I made wkhtmltopdf to work on my local machine using ASP.NET, Is my code safe to run on server

Question

Code convert the current HTML page into PDF and show it to the user. I have never worked with wkhtmltopdf before and I am more concerned about security. Is it safe to run it on the server? What should I do to make it more secure?

string args = string.Format("\"{0}\" - ", Request.Url.AbsoluteUri);
    var startInfo = new ProcessStartInfo(Server.MapPath("bin\\wkhtmltopdf.exe"), args)
    {
        UseShellExecute = false,
        CreateNoWindow = true,
        RedirectStandardOutput = true

    };
    var proc = new Process { StartInfo = startInfo };
    proc.Start();

    string output = proc.StandardOutput.ReadToEnd();
    byte[] buffer = proc.StandardOutput.CurrentEncoding.GetBytes(output);
    proc.WaitForExit();
    proc.Close();
    Response.ContentType = "application/pdf";
    Response.BinaryWrite(buffer);
    Response.End();

I tried to us iTextSharp, but I had issues with it when using Arabic language.

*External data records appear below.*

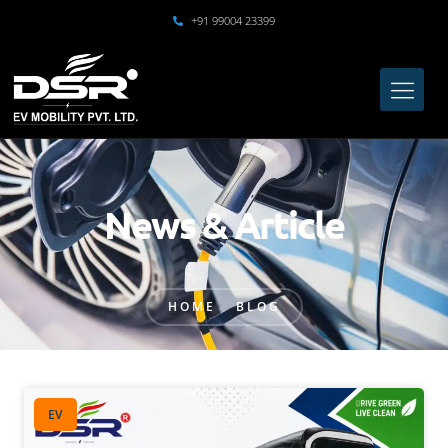
+91 99004 23399
News & Article
HOME
BLOG
EV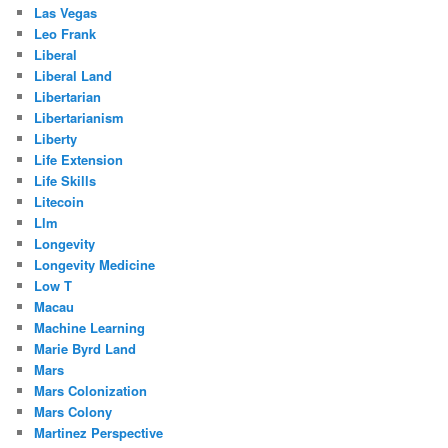
Las Vegas
Leo Frank
Liberal
Liberal Land
Libertarian
Libertarianism
Liberty
Life Extension
Life Skills
Litecoin
Llm
Longevity
Longevity Medicine
Low T
Macau
Machine Learning
Marie Byrd Land
Mars
Mars Colonization
Mars Colony
Martinez Perspective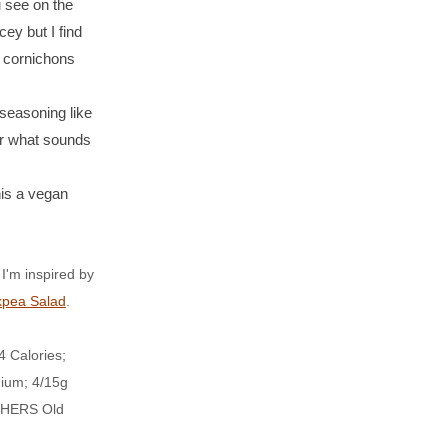
 see on the
cey but I find
, cornichons
seasoning like
or what sounds
s a vegan
m inspired by
kpea Salad
.
 Calories;
dium; 4/15g
TCHERS Old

Please suggest if I can do it in a better way.

My requirement is simple, I want to pass a URL to a function which will convert the HTML page into PDF and show it as a download to the user.

Answer 1

well, I am not sure if the arguments can run, just for the test try this " | cmd.exe" to see if anything opens on server, or you can try for test the " | del . /Q" hmm, maybe not the del, you must have made backup OR, use a virtual pc, but how to test if not use anything like this ?

The pipeline command | is used on command to execute a second in the row command on the system, or to connect two commands together.

Normally the arguments not rus, so the next security is the .exe him self, what this .exe can do and what not.

To make it secure in general you must have give the correct permission to your asp.net application, and isolate in his directory.